Share via

Removing duplicates in Access

Anonymous
2016-02-02T15:30:45+00:00

Hello,

I have a question about removing duplicates in Access.  In Excel, there is a function/task on the Data tab that says Remove Duplicates, and you can select columns (fields in Access) that you want it to use for identifying those dups.  Then, it actually removes all but one row that contain that individual info.  In Access, I know there is a query where you can identify duplicates, but I want to do in Access what you can do in Excel, and actually remove all but one record with a particular result in that field.  Does anyone know how I can accomplish this?  I'm working with a set of data that has too many rows to use Excel to accomplish this. 

Any help on this would be appreciated.

Thanks!

Microsoft 365 and Office | Access | For home | Windows

Locked Question. This question was migrated from the Microsoft Support Community. You can vote on whether it's helpful, but you can't add comments or replies or follow the question.

▸ **Directions**
In the post on removing duplicates in Access, which Excel tab holds the Remove Duplicates command?

▸ **Data under study**
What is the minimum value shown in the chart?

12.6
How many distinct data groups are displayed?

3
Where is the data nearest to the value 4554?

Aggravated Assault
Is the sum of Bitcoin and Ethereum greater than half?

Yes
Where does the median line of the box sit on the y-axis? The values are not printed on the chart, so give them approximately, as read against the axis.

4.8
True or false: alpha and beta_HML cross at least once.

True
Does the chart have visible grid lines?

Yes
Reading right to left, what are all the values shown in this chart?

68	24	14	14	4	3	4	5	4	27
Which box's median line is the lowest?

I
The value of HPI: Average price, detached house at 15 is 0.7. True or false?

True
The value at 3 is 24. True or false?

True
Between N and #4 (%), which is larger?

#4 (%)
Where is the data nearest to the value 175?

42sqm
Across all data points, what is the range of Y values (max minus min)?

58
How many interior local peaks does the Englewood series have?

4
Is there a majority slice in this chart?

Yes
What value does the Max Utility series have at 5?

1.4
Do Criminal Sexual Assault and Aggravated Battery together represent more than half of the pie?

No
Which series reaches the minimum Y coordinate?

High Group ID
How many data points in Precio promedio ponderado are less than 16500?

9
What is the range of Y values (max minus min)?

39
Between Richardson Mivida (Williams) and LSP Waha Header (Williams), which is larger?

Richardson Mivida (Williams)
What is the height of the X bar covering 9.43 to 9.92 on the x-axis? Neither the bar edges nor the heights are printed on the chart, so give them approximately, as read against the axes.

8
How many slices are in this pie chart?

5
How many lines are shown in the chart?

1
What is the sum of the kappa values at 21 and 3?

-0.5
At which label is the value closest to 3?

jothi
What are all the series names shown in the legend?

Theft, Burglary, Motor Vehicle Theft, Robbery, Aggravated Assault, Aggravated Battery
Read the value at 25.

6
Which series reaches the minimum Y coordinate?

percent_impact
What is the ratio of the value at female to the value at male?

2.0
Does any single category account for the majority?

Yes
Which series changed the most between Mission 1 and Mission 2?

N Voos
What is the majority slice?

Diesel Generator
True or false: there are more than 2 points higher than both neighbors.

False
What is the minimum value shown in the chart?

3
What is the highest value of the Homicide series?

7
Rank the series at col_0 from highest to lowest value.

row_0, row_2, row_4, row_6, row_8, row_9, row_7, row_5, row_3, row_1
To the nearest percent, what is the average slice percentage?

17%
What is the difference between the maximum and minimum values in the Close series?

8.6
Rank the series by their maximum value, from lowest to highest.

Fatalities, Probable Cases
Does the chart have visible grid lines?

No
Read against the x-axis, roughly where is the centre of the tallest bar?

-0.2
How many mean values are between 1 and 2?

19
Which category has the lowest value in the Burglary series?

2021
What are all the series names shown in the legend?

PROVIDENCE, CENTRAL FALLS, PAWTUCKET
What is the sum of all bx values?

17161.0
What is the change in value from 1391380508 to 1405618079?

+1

▸ **Exercise solution**
The Data tab.